Given that I have created applications that (in some cases) simply
cannot afford to have interrupts disabled for any significant period
of time (10 mS is 'significant' for what I'm talking about here), I
have gotten around the problem I mention above by 'shadowing' a part
of the EEPROM (that contains variables used by interrupt routines)
into a reserved block of RAM, and have created a set of abstract
write routines that, when passed a address and a value to write,
check the location that is to be written, and if said location falls
within the RAM 'EEPROM shadow' window, or falls within the EEPROM
address window that is being shadowed to RAM, will write the value
to both the appropriate EEPROM and RAM locations. If the address
falls within the non-shadowed EEPROM area, it just writes to the
EEPROM, and if the address is in the non-shadowed RAM area, it
writes to RAM only. By having my interrupt routines always read
their critical parametric values from the RAM-shadow area, and using
a intelligent memory management routine like I describe above, I can
work around the first problem I describe above, and the second major
problem (which I describe below) becomes a non-issue.

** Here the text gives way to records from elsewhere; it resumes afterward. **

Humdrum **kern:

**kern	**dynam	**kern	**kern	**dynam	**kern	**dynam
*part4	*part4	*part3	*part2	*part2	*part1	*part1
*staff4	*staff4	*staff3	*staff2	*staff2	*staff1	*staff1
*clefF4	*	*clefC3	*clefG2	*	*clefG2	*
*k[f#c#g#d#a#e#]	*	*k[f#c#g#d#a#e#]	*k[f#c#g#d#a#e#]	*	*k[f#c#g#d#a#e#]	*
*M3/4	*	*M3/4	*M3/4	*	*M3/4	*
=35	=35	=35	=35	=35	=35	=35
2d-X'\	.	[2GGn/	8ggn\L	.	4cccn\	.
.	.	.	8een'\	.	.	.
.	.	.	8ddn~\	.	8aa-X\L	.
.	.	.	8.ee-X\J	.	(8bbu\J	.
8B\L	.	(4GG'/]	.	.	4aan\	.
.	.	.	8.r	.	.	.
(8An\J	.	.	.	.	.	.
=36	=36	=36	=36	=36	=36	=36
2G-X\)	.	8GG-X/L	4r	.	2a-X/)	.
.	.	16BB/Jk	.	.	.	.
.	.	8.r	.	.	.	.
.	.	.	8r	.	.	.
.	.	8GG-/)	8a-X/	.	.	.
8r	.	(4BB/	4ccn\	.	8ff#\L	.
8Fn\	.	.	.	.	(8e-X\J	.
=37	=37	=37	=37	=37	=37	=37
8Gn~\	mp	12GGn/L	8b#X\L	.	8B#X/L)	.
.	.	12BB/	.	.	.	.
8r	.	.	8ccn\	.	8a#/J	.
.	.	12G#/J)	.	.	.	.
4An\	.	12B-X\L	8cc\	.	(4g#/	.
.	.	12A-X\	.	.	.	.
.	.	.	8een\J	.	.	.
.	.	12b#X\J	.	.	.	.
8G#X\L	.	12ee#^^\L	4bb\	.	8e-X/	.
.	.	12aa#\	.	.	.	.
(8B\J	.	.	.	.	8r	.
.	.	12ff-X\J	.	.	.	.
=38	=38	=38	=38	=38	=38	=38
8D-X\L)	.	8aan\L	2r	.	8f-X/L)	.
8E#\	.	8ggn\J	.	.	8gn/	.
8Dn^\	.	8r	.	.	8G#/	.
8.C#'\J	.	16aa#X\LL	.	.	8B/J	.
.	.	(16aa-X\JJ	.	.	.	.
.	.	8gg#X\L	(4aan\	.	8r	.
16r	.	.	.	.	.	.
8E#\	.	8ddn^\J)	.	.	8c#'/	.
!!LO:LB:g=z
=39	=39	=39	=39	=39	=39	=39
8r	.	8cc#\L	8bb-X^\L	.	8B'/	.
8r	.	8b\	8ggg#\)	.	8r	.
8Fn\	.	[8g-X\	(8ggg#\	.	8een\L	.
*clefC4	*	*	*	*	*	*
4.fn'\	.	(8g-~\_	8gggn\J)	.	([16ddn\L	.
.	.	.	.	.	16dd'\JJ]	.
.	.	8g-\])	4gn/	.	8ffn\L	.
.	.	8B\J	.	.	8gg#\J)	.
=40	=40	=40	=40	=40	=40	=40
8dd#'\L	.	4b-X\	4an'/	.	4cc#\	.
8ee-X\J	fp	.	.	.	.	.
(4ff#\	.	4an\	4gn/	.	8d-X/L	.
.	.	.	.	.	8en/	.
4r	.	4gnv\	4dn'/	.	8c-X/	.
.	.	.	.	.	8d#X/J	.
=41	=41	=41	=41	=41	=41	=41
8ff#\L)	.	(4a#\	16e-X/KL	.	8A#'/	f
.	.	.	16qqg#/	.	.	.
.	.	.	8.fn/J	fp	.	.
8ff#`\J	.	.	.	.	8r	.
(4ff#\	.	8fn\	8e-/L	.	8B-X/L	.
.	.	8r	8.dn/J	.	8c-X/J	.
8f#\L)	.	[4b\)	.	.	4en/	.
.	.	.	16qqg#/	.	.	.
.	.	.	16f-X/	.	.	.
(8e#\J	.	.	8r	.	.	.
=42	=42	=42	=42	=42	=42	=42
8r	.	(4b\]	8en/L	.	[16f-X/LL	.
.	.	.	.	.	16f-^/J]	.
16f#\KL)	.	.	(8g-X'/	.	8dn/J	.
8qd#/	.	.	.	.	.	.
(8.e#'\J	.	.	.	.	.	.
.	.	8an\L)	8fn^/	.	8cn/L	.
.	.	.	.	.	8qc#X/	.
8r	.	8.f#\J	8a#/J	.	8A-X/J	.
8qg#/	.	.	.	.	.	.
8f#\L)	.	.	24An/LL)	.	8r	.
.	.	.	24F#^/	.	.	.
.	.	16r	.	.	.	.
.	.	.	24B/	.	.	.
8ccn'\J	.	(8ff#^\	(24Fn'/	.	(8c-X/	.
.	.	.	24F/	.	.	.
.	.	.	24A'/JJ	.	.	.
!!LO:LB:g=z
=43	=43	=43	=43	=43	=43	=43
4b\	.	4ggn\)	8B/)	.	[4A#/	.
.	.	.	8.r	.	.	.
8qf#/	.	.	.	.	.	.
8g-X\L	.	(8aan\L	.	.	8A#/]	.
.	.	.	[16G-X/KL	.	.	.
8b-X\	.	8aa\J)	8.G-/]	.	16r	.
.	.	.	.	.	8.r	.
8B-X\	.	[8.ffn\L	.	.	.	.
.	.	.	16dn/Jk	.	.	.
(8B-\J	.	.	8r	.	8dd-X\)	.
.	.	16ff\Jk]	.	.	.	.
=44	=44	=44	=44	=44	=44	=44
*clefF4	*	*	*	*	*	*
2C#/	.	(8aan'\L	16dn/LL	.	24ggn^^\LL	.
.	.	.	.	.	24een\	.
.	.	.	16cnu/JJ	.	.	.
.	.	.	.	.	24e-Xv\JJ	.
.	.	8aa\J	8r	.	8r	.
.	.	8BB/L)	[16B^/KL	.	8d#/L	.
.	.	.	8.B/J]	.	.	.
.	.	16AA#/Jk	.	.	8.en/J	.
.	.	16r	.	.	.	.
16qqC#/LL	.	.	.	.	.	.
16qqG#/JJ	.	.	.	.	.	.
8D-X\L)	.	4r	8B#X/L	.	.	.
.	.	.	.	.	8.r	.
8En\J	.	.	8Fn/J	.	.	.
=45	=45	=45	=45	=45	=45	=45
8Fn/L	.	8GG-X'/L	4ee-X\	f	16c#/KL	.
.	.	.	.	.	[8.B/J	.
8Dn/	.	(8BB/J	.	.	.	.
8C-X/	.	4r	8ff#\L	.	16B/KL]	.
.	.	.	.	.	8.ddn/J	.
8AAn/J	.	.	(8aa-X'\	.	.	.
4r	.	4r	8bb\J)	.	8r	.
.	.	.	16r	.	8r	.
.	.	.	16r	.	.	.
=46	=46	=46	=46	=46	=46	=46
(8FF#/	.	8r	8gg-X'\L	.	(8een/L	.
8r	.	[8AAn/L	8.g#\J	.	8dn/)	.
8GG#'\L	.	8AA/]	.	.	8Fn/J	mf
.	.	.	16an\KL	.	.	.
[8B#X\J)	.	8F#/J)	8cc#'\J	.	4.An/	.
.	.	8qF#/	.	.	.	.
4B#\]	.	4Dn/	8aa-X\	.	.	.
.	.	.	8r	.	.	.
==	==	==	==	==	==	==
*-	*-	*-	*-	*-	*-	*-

The second major problem associated with EEPROM writing with active
interrupts is more insidious, as the 'window of opportunity' for
something to go wrong is very narrow. As you may recall (and as
outlined on pages 4-11 and 4-12 of the Pink Book), programming a
single EEPROM cell is a 5-step operation, consisting of:

1. Set PPROG.ELAT = 1
2. Write desired value to EEPROM address
3. Set PPROG.EEPGM = 1 (leaving ELAT=1)
4. Wait 10 mS
5. Set PPROG = $00

The 'window of vulnerability' where things can go wrong is if an
interrupt (that performs a EEPROM read) occurs after step 2 but
before step 3. During this time, the device is looking to latch any
bus address that references the EEPROM; the last EEPROM address that
is referenced before EEPGM=1 will be the address that is written
to. Presumably, it is only supposed to be looking to latch WRITE
operations, but I think that it will latch address (and corrupt
data) from a read operation to EEPROM as well. If your EEPROM-using
interrupt occurs within this narrow window, it is quite possible
that the wrong information will be written to the wrong EEPROM
address. Thus, at a minimum, you must ensure that steps 2 and 3 are
done 'atomically'; that is, you should disable interrupts before
step 2 and re-enable them after step 3 - or better yet, assuming you
have the RAM space for it, utilize the RAM-shadowing technique I
described previously.

If you group the (relatively few) EEPROM parameters that are
required for interrupt usage into a contiguous EEPROM block, and all
other variables in a different block (that does not have to be
shadowed in RAM), the amount of RAM you have to use to shadow the
critical parameters should be fairly small.

If interested, I can describe in greater detail as to how I
typically manage RAM and EEPROM usage. If done correctly, the whole
process can be well abstracted from the rest of the application, and
the 'shared/shadowed' area can dynamically grow and shrink without
code modification - appropriate use of (assembler) labels allows the
management code to adapt to changes without overt programmer
intervention in the management routines.